Wednesday, March 22, 2017

Restraint and Why We Dislike It

What is the feeling you have when you see this little guy?  Pity?  Sadness?

You're probably not feeling relief or contentment.

Here, little Luigi is being "restrained" from running free.  That seems bad, right?  But if we think of him as being restrained from the dangers of running loose, it is a good thing.

Luigi is in the kennel so he's cared for, not so he can run the streets while his owner is gone.

The dictionary defines restraint as "a way of limiting, controlling, or stopping something."  Boo!  Who wants to be limited, controlled or stopped?  Not us!  We want to do what we wish, listen to our feelings, follow our bliss.

The dictionary also defines restraint as "the act of holding something back."  Hmmm.....

If we believe in an All-Poweful God, that means God can intervene in areas that are dangerous.  Yet tragedies happen.  But what if God is restraining His own behavior in order that we experience something deeper.  Maybe our physical and mental well being will be threatened, harmed or damaged, but our spiritual health will be enhanced.  Maybe that cage we think we're in is for our own safety.

Maybe things aren't always as they appear. 

When dogs come to the kennel, I give them the benefit of the doubt that they are a Good Dog until proven otherwise.  While that's not always as easy with people, it's a good rule of thumb.  While I've had my share of unwelcome events in my life, I can say that ultimately they led to an uncomfortable and even painful stretching of my faith.  What we have on earth isn't forever, but what we can't see is. 

If we believe in an All-Loving God, we can imagine that Jesus longs to swoop in and spare us pain.  He shows restraint when something bigger is at work.  If God holds something back from us now, it is only because it is for Our Good and His Glory.  It isn't always fun and it isn't always easy.  But, it's always good.

Wednesday, March 8, 2017

Misplaced Devotion

Last Saturday, a friend of mine noticed a dog at the end of her rather long driveway, hanging out by the road.  The dog won't let her get near him.  She's given him food and water, contacted the local animal control, and still the dog stays at the end of the driveway.  It is classic dumped-dog behavior.  The dog is foregoing the minimal amount of food in favor of waiting for his owner to return. 

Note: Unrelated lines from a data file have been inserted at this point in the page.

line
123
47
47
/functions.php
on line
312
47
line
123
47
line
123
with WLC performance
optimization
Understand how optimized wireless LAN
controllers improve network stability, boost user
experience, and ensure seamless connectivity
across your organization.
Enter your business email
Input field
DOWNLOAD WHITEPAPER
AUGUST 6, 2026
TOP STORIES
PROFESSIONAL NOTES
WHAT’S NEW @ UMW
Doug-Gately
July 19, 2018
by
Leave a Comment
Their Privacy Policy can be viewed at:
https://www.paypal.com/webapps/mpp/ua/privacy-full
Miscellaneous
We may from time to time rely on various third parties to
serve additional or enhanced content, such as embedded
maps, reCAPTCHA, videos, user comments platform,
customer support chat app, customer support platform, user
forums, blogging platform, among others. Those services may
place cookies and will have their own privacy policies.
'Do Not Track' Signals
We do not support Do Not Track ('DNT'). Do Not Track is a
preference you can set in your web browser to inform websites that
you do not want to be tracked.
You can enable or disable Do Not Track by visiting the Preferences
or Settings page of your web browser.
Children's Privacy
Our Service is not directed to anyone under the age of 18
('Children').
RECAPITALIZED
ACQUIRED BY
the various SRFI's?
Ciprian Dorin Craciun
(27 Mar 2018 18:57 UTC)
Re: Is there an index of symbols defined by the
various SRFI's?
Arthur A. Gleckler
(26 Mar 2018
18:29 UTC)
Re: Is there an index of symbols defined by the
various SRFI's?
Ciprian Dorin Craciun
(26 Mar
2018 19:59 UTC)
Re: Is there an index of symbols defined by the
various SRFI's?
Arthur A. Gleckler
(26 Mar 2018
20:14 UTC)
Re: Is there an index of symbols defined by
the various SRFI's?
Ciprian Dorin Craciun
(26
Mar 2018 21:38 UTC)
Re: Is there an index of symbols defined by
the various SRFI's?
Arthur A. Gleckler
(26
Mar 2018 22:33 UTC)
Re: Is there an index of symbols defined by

Five days he's waiting.  Five days he's ignoring someone who wants very much to care for the dog and get him to safety.  But he can't stop focusing on what is no more despite a much rosier future.

Aren't we often like this?  Personally, I'm sort of a master at staring at the door slammed shut in my face rather than the window open right by me, from where fragrant winds blow (or today, hurricane force gales). 

Too often we approach God with a clenched fist, unable to open our empty palm and let the God of love fill it with the good gifts He longs to share.

The dog doesn't know what's coming, which is a chilling cold front.  My friend does, and is eager to get him to safety.  But the dog refuses, longing for the love of the owner that undoubtedly has rejected him forever.

It's painful to imagine this dog's misplaced devotion.  It's sad what the dog is missing from what my wonderful friend has in store for him, which is Hope and a Future.  Instead, the dog paces, runs away, and looks at the empty, dirty road.  He has settled for a poor definition of love.

Sometimes we think our idea of what God is like is better than who God really is.  We have an idea of what our good gifts should be, and how our future should look.  But we don't know the Cold Front is coming and our God does.  We don't know that we're looking at a lonely and dirty road, when a street of gold could be our destiny.

Today I hope the dog chooses safety.  Today I hope I remember to unclench my fist.  Today I hope you choose to turn to the One who longs to hold you in the palm of His hand.

May none of us settle for a poor definition of love.